• **Available records**:
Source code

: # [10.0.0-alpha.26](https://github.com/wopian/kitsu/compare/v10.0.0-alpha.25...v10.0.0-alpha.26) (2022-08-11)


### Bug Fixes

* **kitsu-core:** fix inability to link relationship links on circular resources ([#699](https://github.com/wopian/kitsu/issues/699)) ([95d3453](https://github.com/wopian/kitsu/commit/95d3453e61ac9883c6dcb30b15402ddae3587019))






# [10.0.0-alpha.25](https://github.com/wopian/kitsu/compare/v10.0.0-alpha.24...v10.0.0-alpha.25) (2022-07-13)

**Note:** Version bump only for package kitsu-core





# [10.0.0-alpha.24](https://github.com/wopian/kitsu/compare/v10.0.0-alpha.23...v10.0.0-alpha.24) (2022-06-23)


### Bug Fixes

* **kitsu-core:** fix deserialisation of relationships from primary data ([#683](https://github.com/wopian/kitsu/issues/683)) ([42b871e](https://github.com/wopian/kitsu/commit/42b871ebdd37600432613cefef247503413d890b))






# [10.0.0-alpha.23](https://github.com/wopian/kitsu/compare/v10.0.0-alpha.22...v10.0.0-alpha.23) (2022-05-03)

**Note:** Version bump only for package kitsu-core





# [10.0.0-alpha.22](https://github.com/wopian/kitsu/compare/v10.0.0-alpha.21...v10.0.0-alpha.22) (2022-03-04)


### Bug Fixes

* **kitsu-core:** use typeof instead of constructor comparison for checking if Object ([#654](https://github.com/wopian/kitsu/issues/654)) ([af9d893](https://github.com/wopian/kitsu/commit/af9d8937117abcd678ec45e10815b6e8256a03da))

• **Exercise brief**:
Your job is to retype all of the material exactly.

• **Reply**:
Source code

: # [10.0.0-alpha.26](https://github.com/wopian/kitsu/compare/v10.0.0-alpha.25...v10.0.0-alpha.26) (2022-08-11)


### Bug Fixes

* **kitsu-core:** fix inability to link relationship links on circular resources ([#699](https://github.com/wopian/kitsu/issues/699)) ([95d3453](https://github.com/wopian/kitsu/commit/95d3453e61ac9883c6dcb30b15402ddae3587019))






# [10.0.0-alpha.25](https://github.com/wopian/kitsu/compare/v10.0.0-alpha.24...v10.0.0-alpha.25) (2022-07-13)

**Note:** Version bump only for package kitsu-core





# [10.0.0-alpha.24](https://github.com/wopian/kitsu/compare/v10.0.0-alpha.23...v10.0.0-alpha.24) (2022-06-23)


### Bug Fixes

* **kitsu-core:** fix deserialisation of relationships from primary data ([#683](https://github.com/wopian/kitsu/issues/683)) ([42b871e](https://github.com/wopian/kitsu/commit/42b871ebdd37600432613cefef247503413d890b))






# [10.0.0-alpha.23](https://github.com/wopian/kitsu/compare/v10.0.0-alpha.22...v10.0.0-alpha.23) (2022-05-03)

**Note:** Version bump only for package kitsu-core





# [10.0.0-alpha.22](https://github.com/wopian/kitsu/compare/v10.0.0-alpha.21...v10.0.0-alpha.22) (2022-03-04)


### Bug Fixes

* **kitsu-core:** use typeof instead of constructor comparison for checking if Object ([#654](https://github.com/wopian/kitsu/issues/654)) ([af9d893](https://github.com/wopian/kitsu/commit/af9d8937117abcd678ec45e10815b6e8256a03da))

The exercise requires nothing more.